Please summarize the newspaper roundup below in two sentences.

_Text provided_
********

The Financial Times has Lockheed Martin ready to meet demand for its F-16 aircraft as some of Ukraine’s closest European allies revive efforts to provide Kyiv with fighter jets.

The public should prepare for the shock of seeing “two or three” officers from London's Metropolitan Police in the dock each week for serious crimes, Metro quotes the force’s commissioner Mark Rowley as saying.

UK trade minister Andrew Bowie has said Rishi Sunak will sack Tory chair Mr Zahawi if he is found to have “fallen foul” of the ministerial code, reports The Independent.

UK deputy prime minister Dominic Raab faces at least 24 formal bullying complaints, according to The Guardian, which is significantly more than the eight complaints already declared.

Marks & Spencer’s chairman has become the latest business leader to criticise the British government’s economic policy, with Archie Norman quoted in The Daily Telegraph as calling plans to ease post-Brexit trade “overbearing” and “baffling”.

The Times has been told UK ministers are preparing to ban the sale and possession of what is known as laughing gas as part of a crackdown on antisocial behaviour.

“How can this be the sad reality of our country?” asks the Daily Express, which focuses on the death from hypothermia of an 87-year-old widowed great-grandmother too worried about surging energy prices to turn on the heating in her Greater Manchester home.

The Sun reports Prince Andrew has been “booted out of his plush Buckingham Palace apartment”, with the paper adding that the royal “likes to share his bed with five cuddly bears”.

And the Daily Star covers a theoretical nuclear-powered rocket which could reach Mars in just 45 days.

********

_Source material_
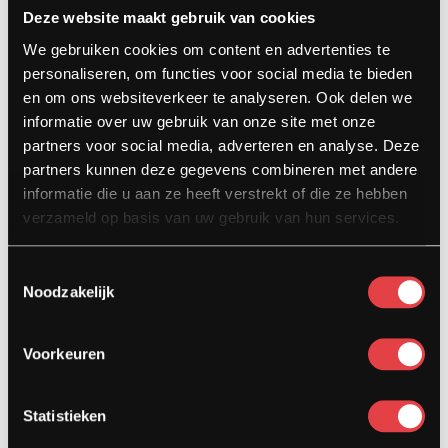
Deze website maakt gebruik van cookies
Contact
We gebruiken cookies om content en advertenties te
Kardinaal van Rossumstraat 44-A
personaliseren, om functies voor social media te bieden
5104 HN Dongen
en om ons websiteverkeer te analyseren. Ook delen we
informatie over uw gebruik van onze site met onze
info@stradamotoren.nl
partners voor social media, adverteren en analyse. Deze
0162 782532
partners kunnen deze gegevens combineren met andere
informatie die u aan ze heeft verstrekt of die ze hebben
Whatsapp
verzameld op basis van uw gebruik van hun services.
Toestemmingsselectie
Noodzakelijk
Voorkeuren
Statistieken
Diensten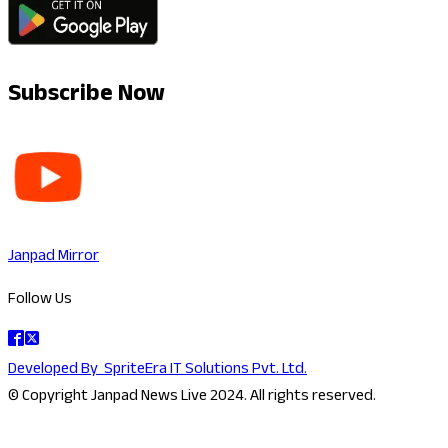
Subscribe Now
Janpad Mirror
Follow Us
Developed By
SpriteEra IT Solutions Pvt. Ltd.
© Copyright Janpad News Live 2024. All rights reserved.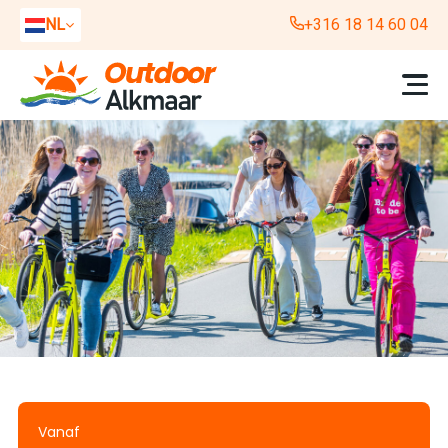
NL
+316 18 14 60 04
EN
DE
Vanaf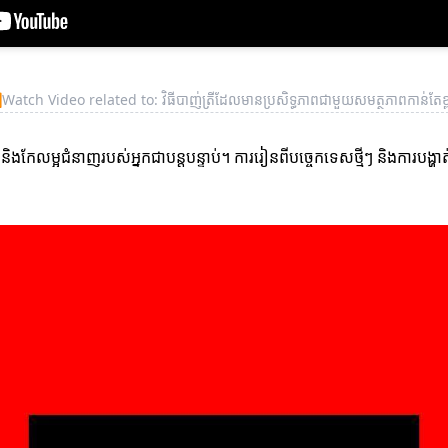
▶
Watch Video related to: វិធីបាញ់ត្រីដែលមានប្រសិទ្ធភាពជាមួយសមត្ថភាពកាន់តែខ្
ននិងកែលម្អជំនាញរបស់អ្នកជាបន្តបន្ទាប់។ ការរៀនពីបច្ចេកទេសថ្មីៗ និងការបង្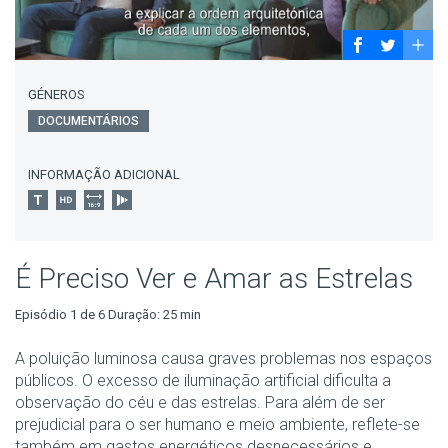
GÉNEROS
DOCUMENTÁRIOS
INFORMAÇÃO ADICIONAL
É Preciso Ver e Amar as Estrelas
Episódio 1 de 6 Duração: 25 min
A poluição luminosa causa graves problemas nos espaços
públicos. O excesso de iluminação artificial dificulta a
observação do céu e das estrelas. Para além de ser
prejudicial para o ser humano e meio ambiente, reflete-se
também em gastos energéticos desnecessários e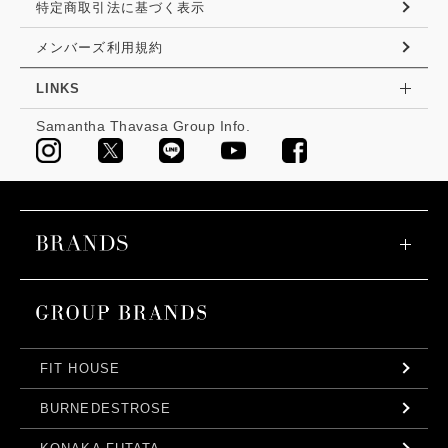
特定商取引法に基づく表示
メンバーズ利用規約
LINKS
Samantha Thavasa Group Info.
FIT HOUSE
BURNEDESTROSE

********

_Task response_
Newspapers report that Lockheed Martin is ready to meet demand for F-16s as European allies revive efforts to give Kyiv fighter jets, that UK deputy prime minister Dominic Raab faces at least 24 formal bullying complaints, and that ministers are preparing to ban laughing gas. Other stories include Metropolitan Police commissioner Mark Rowley's warning that two or three officers could be in the dock each week, Marks & Spencer chairman Archie Norman's criticism of government economic policy, and the hypothermia death of an 87-year-old woman too worried about energy prices to turn on her heating.